この度、ヒグマの会会員の伊藤かおりさから、ご友人(ハンドル名「ふらいびと」さん)が、複数の製品を実際に比較検証した動画をYou Tubeにアップされたという情報をいただきました。クマ対策用スプレーと称されている製品を実際に比べる機会はなかなかありませんので貴重な映像と考えます。

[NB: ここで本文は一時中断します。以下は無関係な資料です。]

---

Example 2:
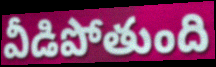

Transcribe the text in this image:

వీడిపోతుంది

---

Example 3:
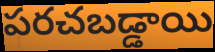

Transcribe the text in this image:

పరచబడ్డాయి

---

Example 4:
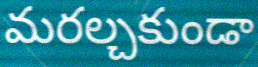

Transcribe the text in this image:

మరల్చకుండా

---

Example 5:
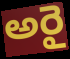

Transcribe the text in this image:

అరై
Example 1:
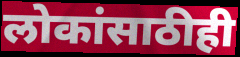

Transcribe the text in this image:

また、この映像は各製品を忖度なく比較しており、その手法も不適切ではないと思われますので、紹介します。
興味のある方は以下をご覧ください。
【ヒグマの会事務局】
この情報発信は、ヒグマの会として、特定の製品を推奨するものではありません。
この動画を見てのご判断は、各自の責任においてお願いします。
尚、ヒグマの会としては、以下のコメントを申し添えます。
1)日本に、クマスプレーの認証基準はありませんが、多数の実例検証や研究例があるアメリカ合衆国では、クマ類の専門家や管理機関で構成された省庁連携グリズリー委員会(IBGC: Interagency Grizzly Bear Committee)がガイドラインを公表しています。
Interagency Grizzly Bear Committee (IGBC) Bear Spray Guidelines (2017)

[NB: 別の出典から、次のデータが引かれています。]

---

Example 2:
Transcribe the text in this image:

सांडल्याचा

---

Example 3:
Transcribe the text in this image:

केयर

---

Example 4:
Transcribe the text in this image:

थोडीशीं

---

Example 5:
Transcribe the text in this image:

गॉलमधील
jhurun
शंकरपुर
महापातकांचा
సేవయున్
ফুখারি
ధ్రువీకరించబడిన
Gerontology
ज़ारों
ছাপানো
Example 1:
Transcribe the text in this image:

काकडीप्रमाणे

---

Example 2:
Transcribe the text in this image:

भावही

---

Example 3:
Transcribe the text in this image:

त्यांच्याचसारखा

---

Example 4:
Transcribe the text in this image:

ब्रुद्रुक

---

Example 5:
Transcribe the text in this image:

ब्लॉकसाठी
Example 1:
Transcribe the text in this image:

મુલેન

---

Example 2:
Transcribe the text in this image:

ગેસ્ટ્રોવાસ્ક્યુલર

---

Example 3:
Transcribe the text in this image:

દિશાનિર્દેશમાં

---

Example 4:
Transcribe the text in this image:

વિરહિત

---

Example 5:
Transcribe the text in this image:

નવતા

https://igbconline.org/be-bear-aware/bear-spray/
この中で、IGBCは、 EPA(米国環境保護庁)が認証した製品だけを使うことを強く推奨しています。EPAが認証した製品のラベルには写真のように認証番号が明記されています。まず第1に、EPA認証番号があるものを使いましょう。

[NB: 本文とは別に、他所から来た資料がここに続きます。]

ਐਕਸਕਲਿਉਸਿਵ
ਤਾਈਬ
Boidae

EPAに認証された製品は以下のような特性があります。
・カプサイシンおよびそれに関連する辛味成分を通常2%程度含有している。
→ つまり十分な効果を持つ成分が入っていること。
・内容量が最低7.6オンス(215グラム)あること。
→ つまり、あまり少ない(小さいもの)は十分な噴射量や噴射時間を確保できない。
・最低7.5mスプレーが届くこと。
→ つまり、一定の距離を保って効果的に噴射できること。

2)動画の中では、スプレーをホルスターからとりだす速さの比較をしています。もちろん素早く取り出すことは必要ですが、行動中に落としてしまわないこと、誤射しないように安全装置がしっかりカバーされていることも大切です。慌てて取り出すより、落ち着いて状況をしっかり見ながら発射することも重要です。カプサイシンの噴霧の到達距離の比較が行われていますが、クマがあまり離れている時に発射すると、風の影響などにより効果的に届かない恐れがあります。また、クマは威嚇のために突進してくることも多く、その場合途中で引き返します。遠い距離でのムダ撃ちにならぬよう、4〜5mまで来た時点で、しっかりとクマの目や鼻を狙って噴射することをお薦めします。噴霧の「壁」を作ることも大切なので、水鉄砲状に噴射されるものは不適当です。
尚、動画は各製品の特性を比較したもので、実際のクマに対する撃退能力の優劣の比較実験を行ったものではありませんし、その実験を行うことは困難であることを申し添えます。